US Reopens Visa Pipeline for Foreign Doctors, Boost for Nigerian Physicians

May 04, 2026  By Bukola Kuteyi
US Reopens Visa Pipeline for Foreign Doctors, Boost for Nigerian Physicians

Policy U-turn lifts processing freeze, offering relief to thousands of Nigerian doctors as America grapples with a deepening healthcare workforce shortage.

Nigerian doctors are poised to gain from a significant policy shift by the United States, which has quietly resumed visa processing for foreign physicians after months of restrictions.

Earlier in the year, Washington imposed a sweeping visa clampdown on several countries, including Nigeria, citing national security concerns. The move stalled applications and renewals for many foreign doctors, a group that plays a critical role in the US healthcare system.

At the height of the restrictions, the US Citizenship and Immigration Services (USCIS) halted visa processing for numerous international medical professionals, leaving many—especially Nigerians—in limbo.

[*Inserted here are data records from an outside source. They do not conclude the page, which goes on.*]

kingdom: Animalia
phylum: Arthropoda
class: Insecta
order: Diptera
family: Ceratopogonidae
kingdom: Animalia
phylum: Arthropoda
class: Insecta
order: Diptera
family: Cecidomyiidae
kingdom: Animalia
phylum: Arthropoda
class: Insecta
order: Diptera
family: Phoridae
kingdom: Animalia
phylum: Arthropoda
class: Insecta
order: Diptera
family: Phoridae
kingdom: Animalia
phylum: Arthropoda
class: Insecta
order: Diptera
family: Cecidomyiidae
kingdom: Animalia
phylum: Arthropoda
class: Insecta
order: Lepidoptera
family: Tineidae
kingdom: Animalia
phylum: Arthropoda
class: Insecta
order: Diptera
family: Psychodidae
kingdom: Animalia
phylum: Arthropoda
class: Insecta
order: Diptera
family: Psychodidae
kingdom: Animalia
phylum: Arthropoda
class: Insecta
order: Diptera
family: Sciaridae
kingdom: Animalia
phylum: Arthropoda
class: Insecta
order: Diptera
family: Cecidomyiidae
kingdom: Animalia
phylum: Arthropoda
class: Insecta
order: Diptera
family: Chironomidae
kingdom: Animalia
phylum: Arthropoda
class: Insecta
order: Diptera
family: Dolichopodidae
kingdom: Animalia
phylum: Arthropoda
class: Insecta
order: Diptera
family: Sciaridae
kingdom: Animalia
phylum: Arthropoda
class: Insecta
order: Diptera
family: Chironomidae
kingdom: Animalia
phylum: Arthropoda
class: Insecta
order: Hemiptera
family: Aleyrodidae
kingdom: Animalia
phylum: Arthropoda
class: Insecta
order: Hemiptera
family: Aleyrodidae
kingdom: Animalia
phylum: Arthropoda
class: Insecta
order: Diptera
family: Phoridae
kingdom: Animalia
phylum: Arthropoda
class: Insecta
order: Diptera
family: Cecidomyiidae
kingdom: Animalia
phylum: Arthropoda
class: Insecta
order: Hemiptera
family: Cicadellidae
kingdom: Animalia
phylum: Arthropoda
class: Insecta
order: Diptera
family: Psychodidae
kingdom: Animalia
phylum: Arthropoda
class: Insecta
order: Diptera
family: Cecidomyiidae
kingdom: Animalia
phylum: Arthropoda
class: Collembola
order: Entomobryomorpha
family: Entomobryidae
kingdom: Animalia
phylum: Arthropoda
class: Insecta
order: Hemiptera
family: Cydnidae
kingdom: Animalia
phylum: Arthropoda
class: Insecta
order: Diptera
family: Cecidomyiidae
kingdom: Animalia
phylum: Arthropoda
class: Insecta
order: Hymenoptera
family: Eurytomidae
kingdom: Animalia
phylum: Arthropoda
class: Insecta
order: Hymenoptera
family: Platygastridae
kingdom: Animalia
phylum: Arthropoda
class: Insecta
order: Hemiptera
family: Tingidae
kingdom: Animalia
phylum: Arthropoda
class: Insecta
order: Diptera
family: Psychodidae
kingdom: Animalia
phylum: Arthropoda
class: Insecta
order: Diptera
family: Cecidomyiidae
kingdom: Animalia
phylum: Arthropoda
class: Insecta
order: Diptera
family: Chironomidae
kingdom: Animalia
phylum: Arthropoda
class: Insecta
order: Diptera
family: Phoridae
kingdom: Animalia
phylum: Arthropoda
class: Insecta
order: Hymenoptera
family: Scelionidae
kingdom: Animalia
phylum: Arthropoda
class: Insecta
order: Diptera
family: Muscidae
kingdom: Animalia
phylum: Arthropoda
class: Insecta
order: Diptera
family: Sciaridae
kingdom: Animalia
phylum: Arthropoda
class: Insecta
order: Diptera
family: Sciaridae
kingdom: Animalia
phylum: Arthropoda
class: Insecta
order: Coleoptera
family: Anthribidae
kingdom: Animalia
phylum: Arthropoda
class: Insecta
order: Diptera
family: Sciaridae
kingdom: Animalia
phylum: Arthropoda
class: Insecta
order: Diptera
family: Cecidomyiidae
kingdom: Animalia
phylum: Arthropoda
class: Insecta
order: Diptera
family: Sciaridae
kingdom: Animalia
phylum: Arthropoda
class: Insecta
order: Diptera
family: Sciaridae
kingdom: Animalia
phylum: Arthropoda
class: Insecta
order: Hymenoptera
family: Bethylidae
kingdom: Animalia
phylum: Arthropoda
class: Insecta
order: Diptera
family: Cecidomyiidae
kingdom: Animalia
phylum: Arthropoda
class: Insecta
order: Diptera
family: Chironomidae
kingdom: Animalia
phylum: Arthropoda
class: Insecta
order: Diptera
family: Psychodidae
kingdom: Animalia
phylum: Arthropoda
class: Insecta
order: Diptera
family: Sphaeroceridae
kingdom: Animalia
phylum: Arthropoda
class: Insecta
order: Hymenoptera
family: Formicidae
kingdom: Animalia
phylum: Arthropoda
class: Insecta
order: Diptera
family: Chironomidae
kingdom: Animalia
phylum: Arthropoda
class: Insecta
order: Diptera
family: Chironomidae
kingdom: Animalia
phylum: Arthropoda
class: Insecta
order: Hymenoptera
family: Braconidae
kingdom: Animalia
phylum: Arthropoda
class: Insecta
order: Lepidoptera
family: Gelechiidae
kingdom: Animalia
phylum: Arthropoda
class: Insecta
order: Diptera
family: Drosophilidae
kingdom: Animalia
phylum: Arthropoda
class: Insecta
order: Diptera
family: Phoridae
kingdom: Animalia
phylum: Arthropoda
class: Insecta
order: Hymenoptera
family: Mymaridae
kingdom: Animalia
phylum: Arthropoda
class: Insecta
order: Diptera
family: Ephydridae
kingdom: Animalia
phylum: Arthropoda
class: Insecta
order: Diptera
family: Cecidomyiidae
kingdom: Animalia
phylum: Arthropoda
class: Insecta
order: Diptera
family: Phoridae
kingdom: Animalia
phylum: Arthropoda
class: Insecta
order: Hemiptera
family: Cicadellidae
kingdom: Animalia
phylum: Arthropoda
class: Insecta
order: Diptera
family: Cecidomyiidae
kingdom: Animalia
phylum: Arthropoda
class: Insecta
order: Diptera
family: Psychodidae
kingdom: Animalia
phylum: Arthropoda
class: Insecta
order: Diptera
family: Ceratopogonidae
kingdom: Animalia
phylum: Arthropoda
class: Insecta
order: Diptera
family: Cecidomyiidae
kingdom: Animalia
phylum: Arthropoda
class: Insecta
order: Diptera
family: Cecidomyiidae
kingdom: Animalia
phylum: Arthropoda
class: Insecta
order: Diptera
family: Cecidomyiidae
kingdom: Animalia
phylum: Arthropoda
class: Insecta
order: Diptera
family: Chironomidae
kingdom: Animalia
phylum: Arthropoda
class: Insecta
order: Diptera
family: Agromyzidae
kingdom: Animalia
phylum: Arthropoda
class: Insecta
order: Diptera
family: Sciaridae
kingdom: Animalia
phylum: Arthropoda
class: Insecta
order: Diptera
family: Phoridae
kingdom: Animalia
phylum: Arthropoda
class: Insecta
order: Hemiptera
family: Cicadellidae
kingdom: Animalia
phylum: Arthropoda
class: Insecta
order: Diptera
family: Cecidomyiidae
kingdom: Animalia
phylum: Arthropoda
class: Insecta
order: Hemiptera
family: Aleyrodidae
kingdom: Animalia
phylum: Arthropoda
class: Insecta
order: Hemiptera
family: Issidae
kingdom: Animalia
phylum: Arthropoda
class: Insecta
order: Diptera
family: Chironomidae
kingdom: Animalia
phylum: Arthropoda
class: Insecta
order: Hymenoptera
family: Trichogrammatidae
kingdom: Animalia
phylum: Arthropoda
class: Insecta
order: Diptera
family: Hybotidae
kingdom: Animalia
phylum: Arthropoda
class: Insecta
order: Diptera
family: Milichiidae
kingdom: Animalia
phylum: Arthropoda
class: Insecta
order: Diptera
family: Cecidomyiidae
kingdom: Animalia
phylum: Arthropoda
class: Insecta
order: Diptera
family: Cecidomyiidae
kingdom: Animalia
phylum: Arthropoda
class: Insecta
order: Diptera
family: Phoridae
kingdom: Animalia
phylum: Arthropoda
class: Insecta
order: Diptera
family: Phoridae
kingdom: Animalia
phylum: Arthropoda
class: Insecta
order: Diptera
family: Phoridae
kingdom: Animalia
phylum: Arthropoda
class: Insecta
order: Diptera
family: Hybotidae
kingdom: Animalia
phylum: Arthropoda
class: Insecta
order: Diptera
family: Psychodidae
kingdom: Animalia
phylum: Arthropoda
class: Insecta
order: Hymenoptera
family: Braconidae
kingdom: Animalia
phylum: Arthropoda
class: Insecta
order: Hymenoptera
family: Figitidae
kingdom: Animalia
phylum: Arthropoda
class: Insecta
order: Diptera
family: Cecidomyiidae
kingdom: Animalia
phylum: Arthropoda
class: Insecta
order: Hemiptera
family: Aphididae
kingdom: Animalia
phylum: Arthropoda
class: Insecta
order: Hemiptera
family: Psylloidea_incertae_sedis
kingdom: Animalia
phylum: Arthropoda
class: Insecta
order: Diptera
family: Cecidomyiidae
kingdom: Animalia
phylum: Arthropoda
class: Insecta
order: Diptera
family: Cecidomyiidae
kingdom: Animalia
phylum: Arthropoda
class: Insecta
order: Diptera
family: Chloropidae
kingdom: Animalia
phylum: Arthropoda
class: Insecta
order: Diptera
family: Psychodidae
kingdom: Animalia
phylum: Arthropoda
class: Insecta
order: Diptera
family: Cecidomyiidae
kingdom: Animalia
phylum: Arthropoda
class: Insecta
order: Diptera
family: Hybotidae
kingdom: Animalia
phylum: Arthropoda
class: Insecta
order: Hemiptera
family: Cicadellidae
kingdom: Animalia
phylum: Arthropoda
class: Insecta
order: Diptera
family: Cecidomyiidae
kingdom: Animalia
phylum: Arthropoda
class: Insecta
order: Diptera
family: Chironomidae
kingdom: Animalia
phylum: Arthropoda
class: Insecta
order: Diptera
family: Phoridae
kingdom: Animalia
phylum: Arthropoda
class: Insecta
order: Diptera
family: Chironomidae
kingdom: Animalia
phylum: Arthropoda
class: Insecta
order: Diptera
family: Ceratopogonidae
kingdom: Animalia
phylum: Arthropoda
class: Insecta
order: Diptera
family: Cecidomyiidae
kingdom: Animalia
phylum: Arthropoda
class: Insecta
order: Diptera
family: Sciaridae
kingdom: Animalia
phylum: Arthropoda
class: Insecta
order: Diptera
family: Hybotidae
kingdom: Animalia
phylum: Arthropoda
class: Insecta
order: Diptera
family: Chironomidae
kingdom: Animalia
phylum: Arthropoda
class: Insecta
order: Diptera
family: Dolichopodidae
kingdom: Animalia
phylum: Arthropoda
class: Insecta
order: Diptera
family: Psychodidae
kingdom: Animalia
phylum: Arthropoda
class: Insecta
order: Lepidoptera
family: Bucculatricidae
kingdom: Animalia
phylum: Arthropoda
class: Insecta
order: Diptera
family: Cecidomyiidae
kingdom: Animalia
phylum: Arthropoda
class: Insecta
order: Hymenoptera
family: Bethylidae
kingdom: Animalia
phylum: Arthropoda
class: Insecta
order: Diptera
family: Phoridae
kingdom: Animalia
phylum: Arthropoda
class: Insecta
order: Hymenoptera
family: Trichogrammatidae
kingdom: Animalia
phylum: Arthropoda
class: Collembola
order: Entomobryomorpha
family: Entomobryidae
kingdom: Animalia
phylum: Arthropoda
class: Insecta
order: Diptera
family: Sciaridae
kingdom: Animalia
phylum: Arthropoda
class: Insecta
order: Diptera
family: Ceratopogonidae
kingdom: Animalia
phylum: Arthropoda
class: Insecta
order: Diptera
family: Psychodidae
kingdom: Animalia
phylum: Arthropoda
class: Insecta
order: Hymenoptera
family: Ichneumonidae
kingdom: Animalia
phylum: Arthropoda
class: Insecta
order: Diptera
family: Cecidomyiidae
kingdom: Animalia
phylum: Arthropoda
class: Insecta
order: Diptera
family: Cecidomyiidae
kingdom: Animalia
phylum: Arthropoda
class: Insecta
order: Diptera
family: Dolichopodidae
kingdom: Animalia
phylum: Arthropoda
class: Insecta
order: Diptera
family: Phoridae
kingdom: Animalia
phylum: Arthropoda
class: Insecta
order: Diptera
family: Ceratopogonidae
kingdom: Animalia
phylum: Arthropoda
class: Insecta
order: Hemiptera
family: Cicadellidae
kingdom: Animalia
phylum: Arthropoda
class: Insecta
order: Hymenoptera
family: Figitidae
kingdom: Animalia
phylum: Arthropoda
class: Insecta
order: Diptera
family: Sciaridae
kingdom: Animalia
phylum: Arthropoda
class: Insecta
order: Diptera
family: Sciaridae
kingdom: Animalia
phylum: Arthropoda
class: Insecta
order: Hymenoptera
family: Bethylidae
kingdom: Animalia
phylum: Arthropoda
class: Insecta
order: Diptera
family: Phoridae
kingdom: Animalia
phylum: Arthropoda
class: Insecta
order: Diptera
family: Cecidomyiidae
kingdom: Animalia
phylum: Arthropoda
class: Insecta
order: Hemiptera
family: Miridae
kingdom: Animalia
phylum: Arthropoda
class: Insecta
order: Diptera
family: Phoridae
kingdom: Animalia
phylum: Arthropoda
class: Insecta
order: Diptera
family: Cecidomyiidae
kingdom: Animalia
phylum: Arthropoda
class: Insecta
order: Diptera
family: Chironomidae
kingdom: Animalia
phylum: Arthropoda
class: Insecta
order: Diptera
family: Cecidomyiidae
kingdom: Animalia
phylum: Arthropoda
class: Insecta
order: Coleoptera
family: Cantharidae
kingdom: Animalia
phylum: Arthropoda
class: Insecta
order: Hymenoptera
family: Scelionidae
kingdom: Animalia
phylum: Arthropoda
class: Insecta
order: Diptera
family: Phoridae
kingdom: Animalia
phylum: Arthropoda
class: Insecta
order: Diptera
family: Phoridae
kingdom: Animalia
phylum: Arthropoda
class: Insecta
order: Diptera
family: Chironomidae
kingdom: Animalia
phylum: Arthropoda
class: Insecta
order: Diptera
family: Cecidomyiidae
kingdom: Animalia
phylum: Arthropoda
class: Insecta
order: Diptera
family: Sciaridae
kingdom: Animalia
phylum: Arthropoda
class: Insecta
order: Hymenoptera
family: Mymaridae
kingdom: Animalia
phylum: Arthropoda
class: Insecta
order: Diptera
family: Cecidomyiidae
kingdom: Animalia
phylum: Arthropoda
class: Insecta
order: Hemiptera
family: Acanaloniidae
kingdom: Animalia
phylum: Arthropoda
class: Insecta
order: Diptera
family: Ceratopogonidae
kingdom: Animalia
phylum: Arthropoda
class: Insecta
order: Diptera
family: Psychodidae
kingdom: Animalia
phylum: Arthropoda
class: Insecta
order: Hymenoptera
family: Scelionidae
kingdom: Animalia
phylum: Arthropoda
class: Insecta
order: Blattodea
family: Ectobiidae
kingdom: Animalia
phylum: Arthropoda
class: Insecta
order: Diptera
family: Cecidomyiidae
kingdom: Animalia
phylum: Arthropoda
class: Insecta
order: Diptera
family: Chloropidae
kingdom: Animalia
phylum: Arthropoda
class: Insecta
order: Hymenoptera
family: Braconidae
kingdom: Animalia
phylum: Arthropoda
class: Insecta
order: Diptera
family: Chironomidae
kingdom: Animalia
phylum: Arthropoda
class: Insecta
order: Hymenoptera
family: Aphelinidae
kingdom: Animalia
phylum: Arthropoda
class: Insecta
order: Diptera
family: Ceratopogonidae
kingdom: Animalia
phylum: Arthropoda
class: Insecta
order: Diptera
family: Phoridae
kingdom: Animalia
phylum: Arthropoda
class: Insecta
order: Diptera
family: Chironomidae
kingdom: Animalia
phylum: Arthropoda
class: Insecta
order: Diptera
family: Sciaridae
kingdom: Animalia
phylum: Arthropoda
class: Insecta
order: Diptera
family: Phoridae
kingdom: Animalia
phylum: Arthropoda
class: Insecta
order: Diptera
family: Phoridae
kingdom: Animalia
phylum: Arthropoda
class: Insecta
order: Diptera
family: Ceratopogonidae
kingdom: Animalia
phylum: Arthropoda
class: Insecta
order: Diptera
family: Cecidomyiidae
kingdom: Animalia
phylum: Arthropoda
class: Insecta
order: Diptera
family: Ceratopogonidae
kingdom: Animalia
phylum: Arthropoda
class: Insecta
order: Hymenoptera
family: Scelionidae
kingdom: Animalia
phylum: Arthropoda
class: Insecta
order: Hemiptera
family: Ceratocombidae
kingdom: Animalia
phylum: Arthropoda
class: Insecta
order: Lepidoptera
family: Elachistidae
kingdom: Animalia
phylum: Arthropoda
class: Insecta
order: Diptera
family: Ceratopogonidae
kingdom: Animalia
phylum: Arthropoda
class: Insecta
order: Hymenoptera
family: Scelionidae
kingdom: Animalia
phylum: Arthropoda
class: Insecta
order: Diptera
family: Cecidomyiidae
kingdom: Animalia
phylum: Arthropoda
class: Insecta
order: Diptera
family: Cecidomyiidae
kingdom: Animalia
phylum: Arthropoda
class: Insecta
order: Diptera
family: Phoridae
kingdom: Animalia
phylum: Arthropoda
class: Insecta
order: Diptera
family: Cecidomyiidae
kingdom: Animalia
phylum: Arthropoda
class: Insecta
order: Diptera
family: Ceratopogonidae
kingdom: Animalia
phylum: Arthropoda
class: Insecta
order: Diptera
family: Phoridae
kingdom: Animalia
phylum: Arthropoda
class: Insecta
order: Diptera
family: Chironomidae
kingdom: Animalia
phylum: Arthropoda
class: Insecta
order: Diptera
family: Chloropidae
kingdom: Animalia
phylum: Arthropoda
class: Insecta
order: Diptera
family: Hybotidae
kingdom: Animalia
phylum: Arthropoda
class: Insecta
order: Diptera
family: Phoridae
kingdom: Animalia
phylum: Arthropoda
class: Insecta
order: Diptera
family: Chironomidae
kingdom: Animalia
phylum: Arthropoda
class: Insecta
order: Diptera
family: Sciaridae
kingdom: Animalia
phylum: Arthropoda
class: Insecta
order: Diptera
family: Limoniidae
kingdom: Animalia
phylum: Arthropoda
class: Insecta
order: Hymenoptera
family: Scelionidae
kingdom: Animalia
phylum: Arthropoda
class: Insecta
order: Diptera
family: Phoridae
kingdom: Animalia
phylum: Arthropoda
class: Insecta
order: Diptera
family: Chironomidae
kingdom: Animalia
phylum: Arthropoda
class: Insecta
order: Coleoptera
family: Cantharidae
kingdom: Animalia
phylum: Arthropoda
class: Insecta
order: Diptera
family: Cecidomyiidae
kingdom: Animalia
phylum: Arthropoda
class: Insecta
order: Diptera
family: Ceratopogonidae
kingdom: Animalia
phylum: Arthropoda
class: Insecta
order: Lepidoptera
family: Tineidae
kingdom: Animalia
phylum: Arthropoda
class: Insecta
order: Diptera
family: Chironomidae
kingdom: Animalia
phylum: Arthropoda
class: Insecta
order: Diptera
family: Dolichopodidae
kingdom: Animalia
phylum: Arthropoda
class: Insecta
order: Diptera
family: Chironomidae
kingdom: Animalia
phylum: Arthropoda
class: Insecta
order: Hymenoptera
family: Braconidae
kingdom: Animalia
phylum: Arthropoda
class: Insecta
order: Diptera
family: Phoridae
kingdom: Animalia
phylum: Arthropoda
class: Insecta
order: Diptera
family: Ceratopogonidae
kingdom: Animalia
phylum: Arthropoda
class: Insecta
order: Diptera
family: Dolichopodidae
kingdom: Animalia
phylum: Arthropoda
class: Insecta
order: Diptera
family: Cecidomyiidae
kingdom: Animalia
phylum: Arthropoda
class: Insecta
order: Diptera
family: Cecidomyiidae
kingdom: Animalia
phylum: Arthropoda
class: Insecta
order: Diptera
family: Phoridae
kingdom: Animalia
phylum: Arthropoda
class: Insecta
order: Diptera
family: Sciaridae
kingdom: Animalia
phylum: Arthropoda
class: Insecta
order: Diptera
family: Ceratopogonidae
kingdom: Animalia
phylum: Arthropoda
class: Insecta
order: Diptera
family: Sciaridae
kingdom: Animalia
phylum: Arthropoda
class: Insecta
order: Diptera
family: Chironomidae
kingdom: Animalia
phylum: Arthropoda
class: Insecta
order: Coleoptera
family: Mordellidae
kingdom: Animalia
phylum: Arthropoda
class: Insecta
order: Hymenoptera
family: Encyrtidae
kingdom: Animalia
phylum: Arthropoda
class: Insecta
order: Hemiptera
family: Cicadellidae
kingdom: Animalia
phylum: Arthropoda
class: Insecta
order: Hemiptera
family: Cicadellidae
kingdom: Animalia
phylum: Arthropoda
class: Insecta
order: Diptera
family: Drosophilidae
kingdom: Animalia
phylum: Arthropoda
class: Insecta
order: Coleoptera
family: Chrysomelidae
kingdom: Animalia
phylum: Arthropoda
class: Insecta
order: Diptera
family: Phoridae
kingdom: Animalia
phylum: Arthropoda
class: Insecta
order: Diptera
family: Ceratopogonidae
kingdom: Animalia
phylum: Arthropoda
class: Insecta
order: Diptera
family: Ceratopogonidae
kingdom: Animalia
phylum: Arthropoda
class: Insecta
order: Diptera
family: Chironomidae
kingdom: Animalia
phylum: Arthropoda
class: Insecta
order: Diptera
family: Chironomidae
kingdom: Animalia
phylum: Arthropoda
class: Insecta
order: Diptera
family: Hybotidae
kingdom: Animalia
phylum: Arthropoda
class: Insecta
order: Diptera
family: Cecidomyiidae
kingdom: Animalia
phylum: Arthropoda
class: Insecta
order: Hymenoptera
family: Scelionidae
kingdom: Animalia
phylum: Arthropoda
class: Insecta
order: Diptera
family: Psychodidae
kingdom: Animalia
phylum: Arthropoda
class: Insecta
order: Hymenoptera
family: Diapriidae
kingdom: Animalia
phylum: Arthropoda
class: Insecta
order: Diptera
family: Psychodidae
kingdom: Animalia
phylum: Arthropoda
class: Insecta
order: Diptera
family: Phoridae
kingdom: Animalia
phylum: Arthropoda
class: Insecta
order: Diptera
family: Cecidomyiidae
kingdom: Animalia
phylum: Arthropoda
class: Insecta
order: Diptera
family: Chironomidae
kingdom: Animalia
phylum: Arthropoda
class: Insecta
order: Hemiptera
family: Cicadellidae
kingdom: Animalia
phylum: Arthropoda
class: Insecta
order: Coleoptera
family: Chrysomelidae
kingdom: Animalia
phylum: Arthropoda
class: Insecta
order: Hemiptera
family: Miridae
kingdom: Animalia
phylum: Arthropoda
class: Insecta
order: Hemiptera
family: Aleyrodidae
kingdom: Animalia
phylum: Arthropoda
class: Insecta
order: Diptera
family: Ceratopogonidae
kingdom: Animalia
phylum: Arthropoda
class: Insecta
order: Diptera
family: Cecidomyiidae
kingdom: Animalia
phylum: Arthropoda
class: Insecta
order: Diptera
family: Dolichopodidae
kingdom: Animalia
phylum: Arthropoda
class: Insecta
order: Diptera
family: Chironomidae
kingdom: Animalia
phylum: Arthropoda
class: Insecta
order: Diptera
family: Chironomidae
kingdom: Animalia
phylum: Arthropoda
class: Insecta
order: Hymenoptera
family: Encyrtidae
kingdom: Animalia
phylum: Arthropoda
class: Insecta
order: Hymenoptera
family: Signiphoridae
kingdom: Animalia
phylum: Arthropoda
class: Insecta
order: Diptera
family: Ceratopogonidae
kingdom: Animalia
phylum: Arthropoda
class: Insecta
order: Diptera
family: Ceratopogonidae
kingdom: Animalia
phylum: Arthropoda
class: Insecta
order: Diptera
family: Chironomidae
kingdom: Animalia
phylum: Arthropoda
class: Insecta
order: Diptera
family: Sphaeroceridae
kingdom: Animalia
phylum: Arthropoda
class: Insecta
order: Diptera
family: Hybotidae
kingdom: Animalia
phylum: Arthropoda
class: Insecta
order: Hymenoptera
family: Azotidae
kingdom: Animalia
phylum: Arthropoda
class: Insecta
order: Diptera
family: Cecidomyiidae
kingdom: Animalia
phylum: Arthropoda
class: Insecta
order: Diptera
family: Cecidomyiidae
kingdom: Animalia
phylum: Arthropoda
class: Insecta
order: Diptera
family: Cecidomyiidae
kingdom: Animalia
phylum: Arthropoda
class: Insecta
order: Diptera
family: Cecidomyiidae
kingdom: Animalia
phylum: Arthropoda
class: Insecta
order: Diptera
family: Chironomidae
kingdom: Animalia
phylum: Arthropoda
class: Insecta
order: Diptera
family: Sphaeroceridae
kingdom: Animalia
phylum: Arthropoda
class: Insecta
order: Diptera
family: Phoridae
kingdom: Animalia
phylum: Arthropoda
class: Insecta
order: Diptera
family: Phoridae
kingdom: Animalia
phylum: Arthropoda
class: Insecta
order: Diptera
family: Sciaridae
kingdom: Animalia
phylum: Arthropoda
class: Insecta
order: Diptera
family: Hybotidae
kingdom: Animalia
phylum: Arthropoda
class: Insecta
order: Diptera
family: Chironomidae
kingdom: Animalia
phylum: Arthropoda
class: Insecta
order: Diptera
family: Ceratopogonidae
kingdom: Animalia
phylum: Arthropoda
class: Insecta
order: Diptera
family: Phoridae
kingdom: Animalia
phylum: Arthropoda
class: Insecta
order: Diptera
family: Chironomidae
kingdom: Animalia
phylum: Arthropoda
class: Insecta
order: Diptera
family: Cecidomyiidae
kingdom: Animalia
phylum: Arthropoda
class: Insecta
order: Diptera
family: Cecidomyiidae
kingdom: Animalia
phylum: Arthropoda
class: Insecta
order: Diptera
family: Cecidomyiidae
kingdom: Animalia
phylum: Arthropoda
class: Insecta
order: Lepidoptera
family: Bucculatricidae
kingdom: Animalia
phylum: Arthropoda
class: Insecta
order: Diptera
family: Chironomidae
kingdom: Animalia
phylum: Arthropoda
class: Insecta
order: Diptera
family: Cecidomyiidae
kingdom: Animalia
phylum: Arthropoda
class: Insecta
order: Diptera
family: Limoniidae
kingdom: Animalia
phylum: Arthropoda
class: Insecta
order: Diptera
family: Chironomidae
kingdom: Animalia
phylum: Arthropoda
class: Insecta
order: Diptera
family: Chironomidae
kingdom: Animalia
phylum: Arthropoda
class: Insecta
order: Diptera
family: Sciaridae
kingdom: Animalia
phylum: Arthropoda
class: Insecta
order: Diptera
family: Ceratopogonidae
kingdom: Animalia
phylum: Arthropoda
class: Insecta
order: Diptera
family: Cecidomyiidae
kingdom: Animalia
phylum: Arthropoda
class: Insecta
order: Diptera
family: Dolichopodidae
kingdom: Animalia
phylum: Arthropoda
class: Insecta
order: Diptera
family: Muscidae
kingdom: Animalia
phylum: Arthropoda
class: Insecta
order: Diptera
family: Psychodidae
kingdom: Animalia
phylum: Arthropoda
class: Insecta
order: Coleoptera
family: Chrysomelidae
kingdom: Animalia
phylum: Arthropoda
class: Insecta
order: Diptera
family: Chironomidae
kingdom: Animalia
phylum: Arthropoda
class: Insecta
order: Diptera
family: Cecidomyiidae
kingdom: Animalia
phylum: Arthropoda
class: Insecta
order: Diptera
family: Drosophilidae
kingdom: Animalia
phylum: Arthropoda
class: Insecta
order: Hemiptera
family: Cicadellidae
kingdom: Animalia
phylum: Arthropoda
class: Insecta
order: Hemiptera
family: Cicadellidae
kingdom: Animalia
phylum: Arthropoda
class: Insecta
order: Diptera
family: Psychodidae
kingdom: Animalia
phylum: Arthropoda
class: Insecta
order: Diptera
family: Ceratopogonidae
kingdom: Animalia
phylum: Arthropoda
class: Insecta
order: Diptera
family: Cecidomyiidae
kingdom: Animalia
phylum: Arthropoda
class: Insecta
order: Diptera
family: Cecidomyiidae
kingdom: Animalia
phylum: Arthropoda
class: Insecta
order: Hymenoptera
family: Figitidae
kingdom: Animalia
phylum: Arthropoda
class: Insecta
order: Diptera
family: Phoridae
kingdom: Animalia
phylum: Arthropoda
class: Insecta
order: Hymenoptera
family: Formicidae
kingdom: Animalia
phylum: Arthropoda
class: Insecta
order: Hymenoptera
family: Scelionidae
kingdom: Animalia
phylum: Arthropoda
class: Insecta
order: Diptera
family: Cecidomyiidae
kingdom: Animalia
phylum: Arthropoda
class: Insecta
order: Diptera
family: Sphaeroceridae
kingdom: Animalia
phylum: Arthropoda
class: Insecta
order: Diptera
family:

Data from the Association of American Medical Colleges (AAMC) underscores the scale of reliance on foreign talent, with international medical graduates accounting for 25.6% of active physicians in the United States. Nigerians remain a key part of that workforce, ranking as the sixth-largest group of foreign doctors in the US under the J-1 visa category, according to a 2024 global health workforce database.

In a quiet reversal last week, USCIS updated its website to confirm that physicians are no longer affected by the processing freeze. The Department of Homeland Security (DHS) reinforced the shift, stating that applications linked to medical doctors will now proceed.

The decision follows mounting pressure from top US medical bodies. In April, leading associations—including those representing family physicians, neurologists, and paediatricians—warned of the risks posed by the restrictions, urging the government to prioritise qualified foreign doctors through expedited processing and national-interest exemptions.

The urgency is clear: the US is currently facing a shortage of roughly 65,000 doctors, a gap expected to widen in the coming years as the population ages and more physicians retire.

With the latest policy change, Nigerian doctors and other foreign-trained professionals may once again access opportunities in the US, offering a lifeline to both the practitioners and an overstretched American healthcare system.